January 28, 02
Vol. 17 , No. 06
View Entire Issue (Vol. 17 , No. 06)
Nazi Concentration Camps and German Society
THURSDAY, FEBRUARY 7, 2002
What induces people to follow a charismatic leader whose intentions include mass murder? What roles do religious leaders and institutions play in aiding, condoning, or preventing the destruction of human life? How do such events enter in the collective memory and shape a public consciousness? In the wake of disaster, can there be justice or material recompense for victims?
The events of September 11th provoke these questions, but they are not new ones. The Holocaust also induces scholars to explore these fundamental historical and philosophical issues. In conjunction with this semester's European Union seminar, Researching the Holocaust, taught by CMC Professors John Roth and Jonathan Petropoulos, the Athenaeum and the Gould Center for Humanistic Studies are pleased to feature four internationally recognized experts. They will address compelling topics that are relevant not only for our understanding of the past, but also for reckoning with our current circumstances.

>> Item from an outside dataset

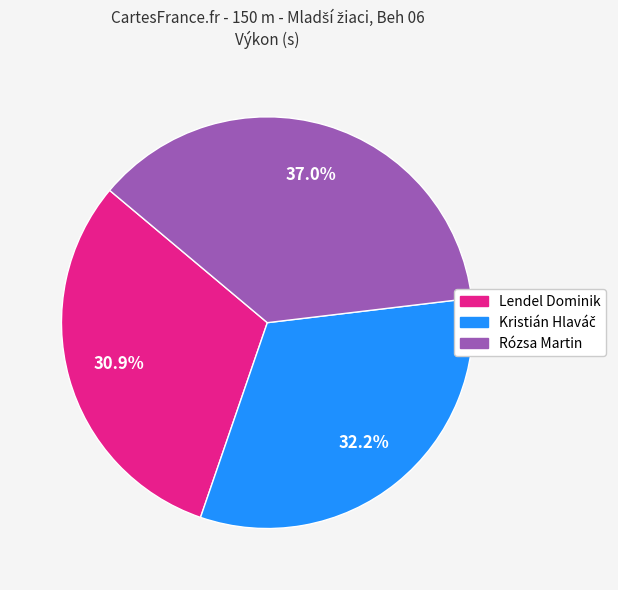

Approximately how many times larger is the value at Lendel Dominik compared to Rózsa Martin?

0.8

Robert Gellately, Strassler Professor in Holocaust History at Clark University, and author of recently published Backing Hitler: Consent and Coercion in Nazi Germany (2001), will speak on the Germans' support for Hitler and his genocidal policies. Gellately will deliver the Gould Center's Golo Mann Lecture, which is also the first lecture in the series, The Holocaust in a Post-September 11th world.
Susan Zucotti, whose important study, Under His Very Windows: The Vatican and the Holocaust in Italy (2000), received the National Jewish Book Award in the category of Jewish-Christian relations, will discuss contemporary issues surrounding Pope Pius XII, who led the Roman Catholic Church during the years of the Holocaust. (March 6)
Berel Lang, author of The Future of the Holocaust: Between History and Memory (1999), Professor of Humanities at Trinity College in Hartford Connecticut, and the 2001-2002 Ina Levine Invitational Scholar at the United States Holocaust Memorial Museum, will explore how memory of catastrophic events affects the present and the future. (April 8)
Stuart Eizenstat, former Deputy Secretary of the Treasury, member of the Presidential Commission on Holocaust Assets in the United States, and a primary architect of the Fund of German Industry for Victims of Nazi Slave and Forced Labor, will deliver a talk titled after his recent book Imperfect Justice: The Unfinished Business of World War II (2002). (April 18)
The focus of these talks will be historical, but as these lectures will illustrate, the themes they explore have a special relevance in a post-Holocaust, post-September 11th world.